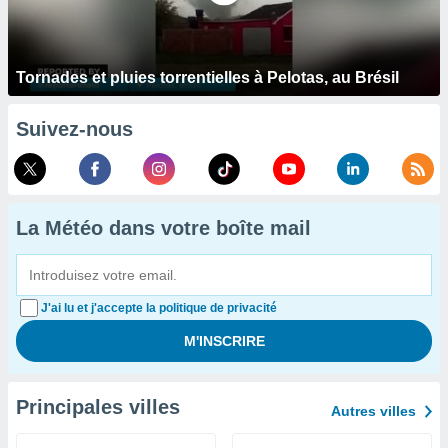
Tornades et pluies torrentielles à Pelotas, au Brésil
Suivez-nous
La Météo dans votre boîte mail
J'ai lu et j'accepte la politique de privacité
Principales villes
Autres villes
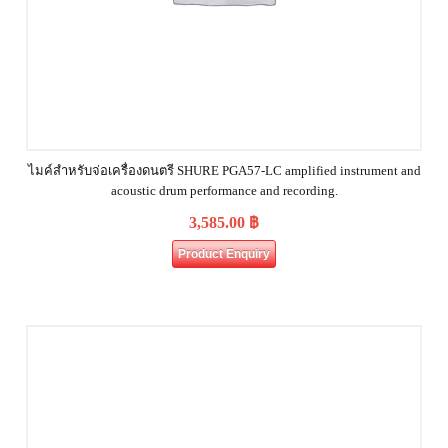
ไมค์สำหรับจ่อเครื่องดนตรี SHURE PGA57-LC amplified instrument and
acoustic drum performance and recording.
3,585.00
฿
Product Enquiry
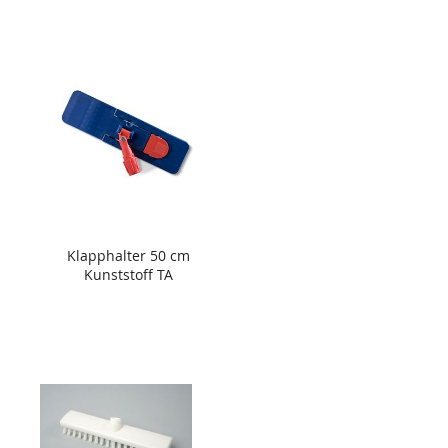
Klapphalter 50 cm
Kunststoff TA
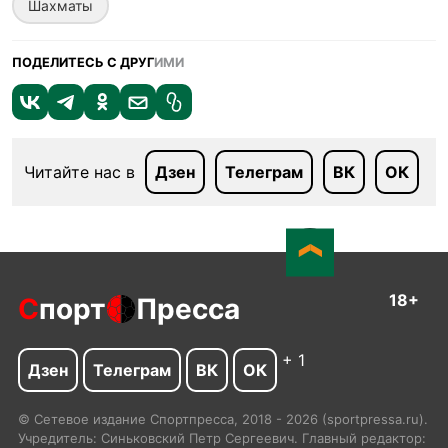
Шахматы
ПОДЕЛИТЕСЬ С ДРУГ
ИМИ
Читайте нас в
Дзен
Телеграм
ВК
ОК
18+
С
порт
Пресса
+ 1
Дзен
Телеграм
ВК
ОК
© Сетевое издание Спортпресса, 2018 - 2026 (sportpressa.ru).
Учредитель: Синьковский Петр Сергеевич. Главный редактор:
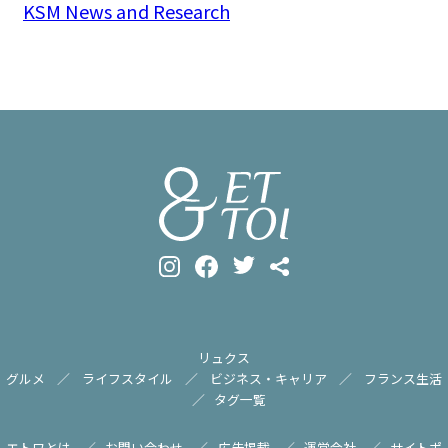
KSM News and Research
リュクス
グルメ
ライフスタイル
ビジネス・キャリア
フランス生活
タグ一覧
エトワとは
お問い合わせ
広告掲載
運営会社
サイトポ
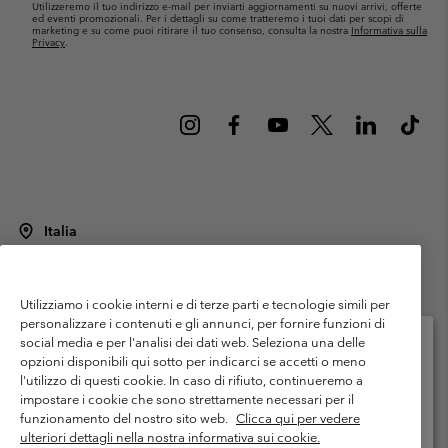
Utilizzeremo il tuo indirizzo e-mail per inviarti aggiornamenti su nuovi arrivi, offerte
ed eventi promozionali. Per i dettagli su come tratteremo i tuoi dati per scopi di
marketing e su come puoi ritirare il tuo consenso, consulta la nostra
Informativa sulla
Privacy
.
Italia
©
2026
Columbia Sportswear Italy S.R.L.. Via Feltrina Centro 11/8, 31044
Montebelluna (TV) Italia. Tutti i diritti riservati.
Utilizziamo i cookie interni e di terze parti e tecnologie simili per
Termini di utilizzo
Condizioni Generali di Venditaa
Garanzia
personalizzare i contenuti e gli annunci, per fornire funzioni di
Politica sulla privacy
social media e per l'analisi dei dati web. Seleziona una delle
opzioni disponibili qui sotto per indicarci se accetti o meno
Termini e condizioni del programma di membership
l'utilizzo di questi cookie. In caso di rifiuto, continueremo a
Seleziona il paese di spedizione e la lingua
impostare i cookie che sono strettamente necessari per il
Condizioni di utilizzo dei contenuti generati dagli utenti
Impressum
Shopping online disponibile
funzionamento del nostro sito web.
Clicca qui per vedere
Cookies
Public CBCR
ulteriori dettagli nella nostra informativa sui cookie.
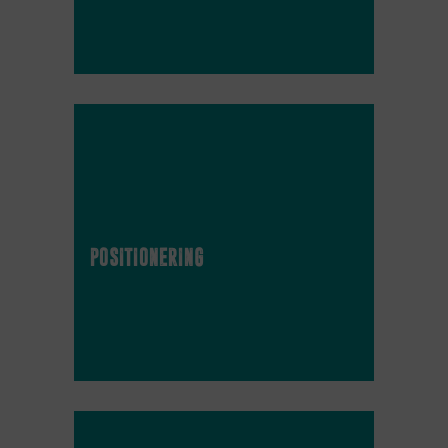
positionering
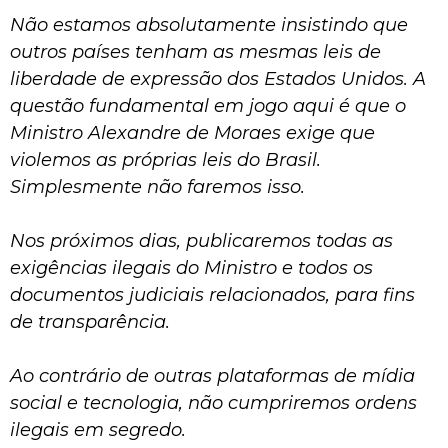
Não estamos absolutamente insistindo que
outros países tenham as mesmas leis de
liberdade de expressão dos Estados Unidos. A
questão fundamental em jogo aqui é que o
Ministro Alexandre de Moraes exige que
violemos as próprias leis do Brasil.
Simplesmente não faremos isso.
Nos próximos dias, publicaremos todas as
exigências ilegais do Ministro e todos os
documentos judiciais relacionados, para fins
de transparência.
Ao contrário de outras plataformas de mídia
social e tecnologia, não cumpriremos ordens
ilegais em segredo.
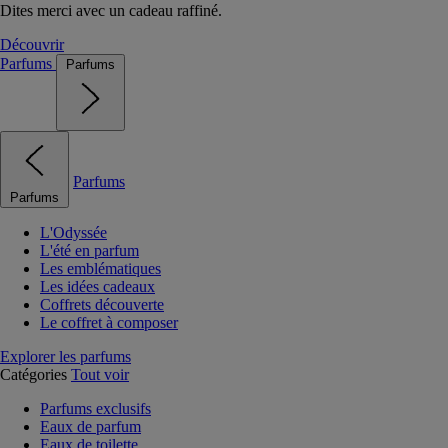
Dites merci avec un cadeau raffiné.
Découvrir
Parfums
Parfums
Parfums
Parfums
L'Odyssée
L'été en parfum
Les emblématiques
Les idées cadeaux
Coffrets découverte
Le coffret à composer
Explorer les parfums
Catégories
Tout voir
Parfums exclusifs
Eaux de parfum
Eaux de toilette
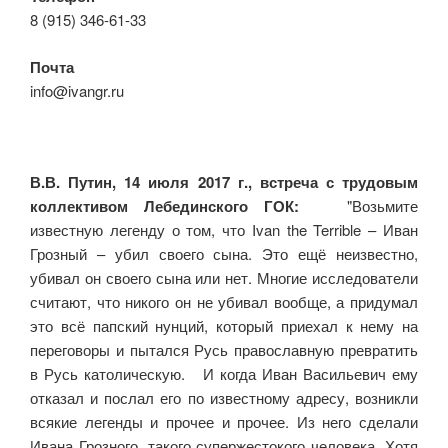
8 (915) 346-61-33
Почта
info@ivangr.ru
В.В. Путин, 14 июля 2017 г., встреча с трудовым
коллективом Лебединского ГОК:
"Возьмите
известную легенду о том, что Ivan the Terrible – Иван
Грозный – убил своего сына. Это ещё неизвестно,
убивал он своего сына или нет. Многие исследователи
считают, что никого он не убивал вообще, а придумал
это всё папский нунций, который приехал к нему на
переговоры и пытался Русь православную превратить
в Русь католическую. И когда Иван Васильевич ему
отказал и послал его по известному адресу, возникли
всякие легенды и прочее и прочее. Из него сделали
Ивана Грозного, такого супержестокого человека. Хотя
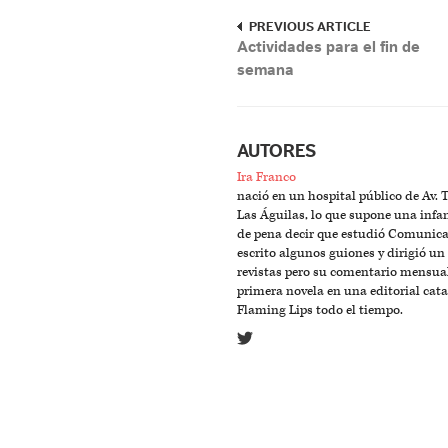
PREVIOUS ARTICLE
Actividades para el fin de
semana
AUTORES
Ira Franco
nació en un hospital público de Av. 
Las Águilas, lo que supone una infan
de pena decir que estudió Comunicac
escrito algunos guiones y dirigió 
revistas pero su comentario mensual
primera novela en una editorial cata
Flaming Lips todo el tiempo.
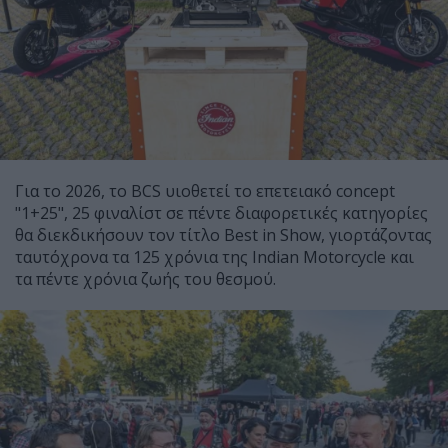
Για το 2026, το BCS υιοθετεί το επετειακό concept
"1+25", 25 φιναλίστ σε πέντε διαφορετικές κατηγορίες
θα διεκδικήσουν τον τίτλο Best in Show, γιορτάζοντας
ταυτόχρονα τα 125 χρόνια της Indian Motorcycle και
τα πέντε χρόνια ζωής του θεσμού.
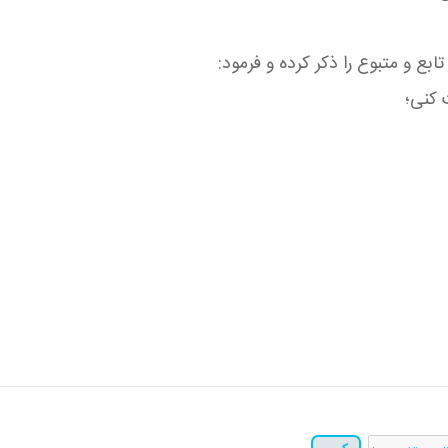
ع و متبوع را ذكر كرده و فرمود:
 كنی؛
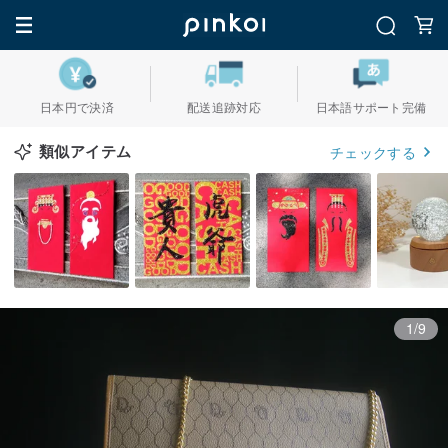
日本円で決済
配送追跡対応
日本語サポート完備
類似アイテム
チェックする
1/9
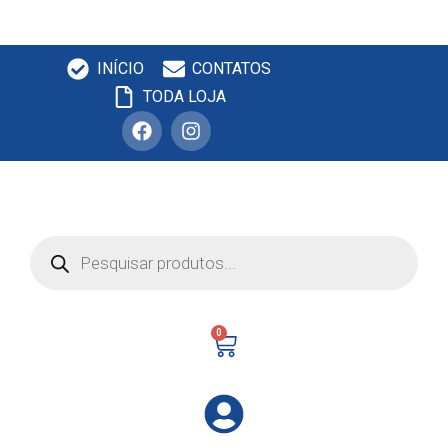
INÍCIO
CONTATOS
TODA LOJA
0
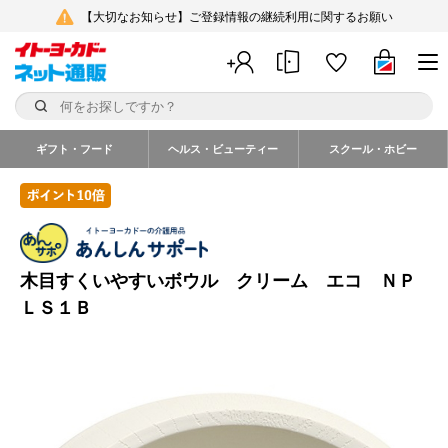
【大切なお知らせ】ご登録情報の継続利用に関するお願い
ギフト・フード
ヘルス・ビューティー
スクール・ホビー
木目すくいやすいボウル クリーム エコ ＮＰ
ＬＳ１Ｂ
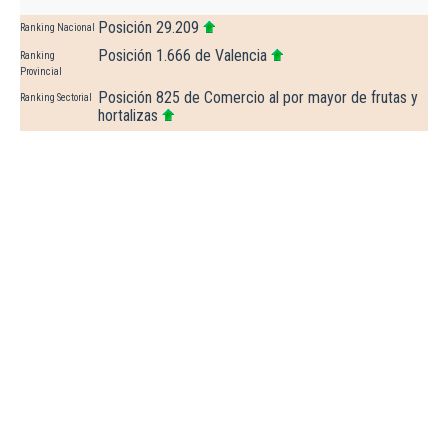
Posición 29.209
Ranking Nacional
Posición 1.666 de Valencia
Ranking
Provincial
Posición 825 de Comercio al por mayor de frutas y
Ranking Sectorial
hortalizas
== == ==
TASK DESCRIPTION - Restate the whole listing word for word. Omit the pictures.

ANSWER FOR THE TASK -
Tornades et pluies torrentielles à Pelotas, au Brésil
Suivez-nous
La Météo dans votre boîte mail
J'ai lu et j'accepte la politique de privacité
Principales villes
Autres villes
ไมค์สำหรับจ่อเครื่องดนตรี SHURE PGA57-LC amplified instrument and
acoustic drum performance and recording.
3,585.00
฿
Product Enquiry
Klapphalter 50 cm
Kunststoff TA
Шахматы
ПОДЕЛИТЕСЬ С ДРУГ
ИМИ
Читайте нас в
Дзен
Телеграм
ВК
ОК
18+
С
порт
Пресса
+ 1
Дзен
Телеграм
ВК
ОК
© Сетевое издание Спортпресса, 2018 - 2026 (sportpressa.ru).
Учредитель: Синьковский Петр Сергеевич. Главный редактор:
KSM News and Research
リュクス
グルメ
ライフスタイル
ビジネス・キャリア
フランス生活
タグ一覧
エトワとは
お問い合わせ
広告掲載
運営会社
サイトポ
Utilizzeremo il tuo indirizzo e-mail per inviarti aggiornamenti su nuovi arrivi, offerte
ed eventi promozionali. Per i dettagli su come tratteremo i tuoi dati per scopi di
marketing e su come puoi ritirare il tuo consenso, consulta la nostra
Informativa sulla
Privacy
.
Italia
©
2026
Columbia Sportswear Italy S.R.L.. Via Feltrina Centro 11/8, 31044
Montebelluna (TV) Italia. Tutti i diritti riservati.
Utilizziamo i cookie interni e di terze parti e tecnologie simili per
Termini di utilizzo
Condizioni Generali di Venditaa
Garanzia
personalizzare i contenuti e gli annunci, per fornire funzioni di
Politica sulla privacy
social media e per l'analisi dei dati web. Seleziona una delle
opzioni disponibili qui sotto per indicarci se accetti o meno
Termini e condizioni del programma di membership
l'utilizzo di questi cookie. In caso di rifiuto, continueremo a
Seleziona il paese di spedizione e la lingua
impostare i cookie che sono strettamente necessari per il
Condizioni di utilizzo dei contenuti generati dagli utenti
Impressum
Shopping online disponibile
funzionamento del nostro sito web.
Clicca qui per vedere
Cookies
Public CBCR
ulteriori dettagli nella nostra informativa sui cookie.
positionering
Não estamos absolutamente insistindo que
outros países tenham as mesmas leis de
liberdade de expressão dos Estados Unidos. A
questão fundamental em jogo aqui é que o
Ministro Alexandre de Moraes exige que
violemos as próprias leis do Brasil.
Simplesmente não faremos isso.
Nos próximos dias, publicaremos todas as
exigências ilegais do Ministro e todos os
documentos judiciais relacionados, para fins
de transparência.
Ao contrário de outras plataformas de mídia
social e tecnologia, não cumpriremos ordens
ilegais em segredo.
Dites merci avec un cadeau raffiné.
Découvrir
Parfums
Parfums
Parfums
Parfums
L'Odyssée
L'été en parfum
Les emblématiques
Les idées cadeaux
Coffrets découverte
Le coffret à composer
Explorer les parfums
Catégories
Tout voir
Parfums exclusifs
Eaux de parfum
Eaux de toilette
8 (915) 346-61-33
Почта
info@ivangr.ru
В.В. Путин, 14 июля 2017 г., встреча с трудовым
коллективом Лебединского ГОК:
"Возьмите
известную легенду о том, что Ivan the Terrible – Иван
Грозный – убил своего сына. Это ещё неизвестно,
убивал он своего сына или нет. Многие исследователи
считают, что никого он не убивал вообще, а придумал
это всё папский нунций, который приехал к нему на
переговоры и пытался Русь православную превратить
в Русь католическую. И когда Иван Васильевич ему
отказал и послал его по известному адресу, возникли
всякие легенды и прочее и прочее. Из него сделали
Ивана Грозного, такого супержестокого человека. Хотя
PREVIOUS ARTICLE
Actividades para el fin de
semana
AUTORES
Ira Franco
nació en un hospital público de Av. 
Las Águilas, lo que supone una infan
de pena decir que estudió Comunicac
escrito algunos guiones y dirigió 
revistas pero su comentario mensual
primera novela en una editorial cata
Flaming Lips todo el tiempo.
Για το 2026, το BCS υιοθετεί το επετειακό concept
"1+25", 25 φιναλίστ σε πέντε διαφορετικές κατηγορίες
θα διεκδικήσουν τον τίτλο Best in Show, γιορτάζοντας
ταυτόχρονα τα 125 χρόνια της Indian Motorcycle και
τα πέντε χρόνια ζωής του θεσμού.
ع و متبوع را ذكر كرده و فرمود:
 كنی؛
日本円で決済
配送追跡対応
日本語サポート完備
類似アイテム
チェックする
1/9
INÍCIO
CONTATOS
TODA LOJA
0
【大切なお知らせ】ご登録情報の継続利用に関するお願い
ギフト・フード
ヘルス・ビューティー
スクール・ホビー
木目すくいやすいボウル クリーム エコ ＮＰ
ＬＳ１Ｂ
Posición 29.209
Ranking Nacional
Posición 1.666 de Valencia
Ranking
Provincial
Posición 825 de Comercio al por mayor de frutas y
Ranking Sectorial
hortalizas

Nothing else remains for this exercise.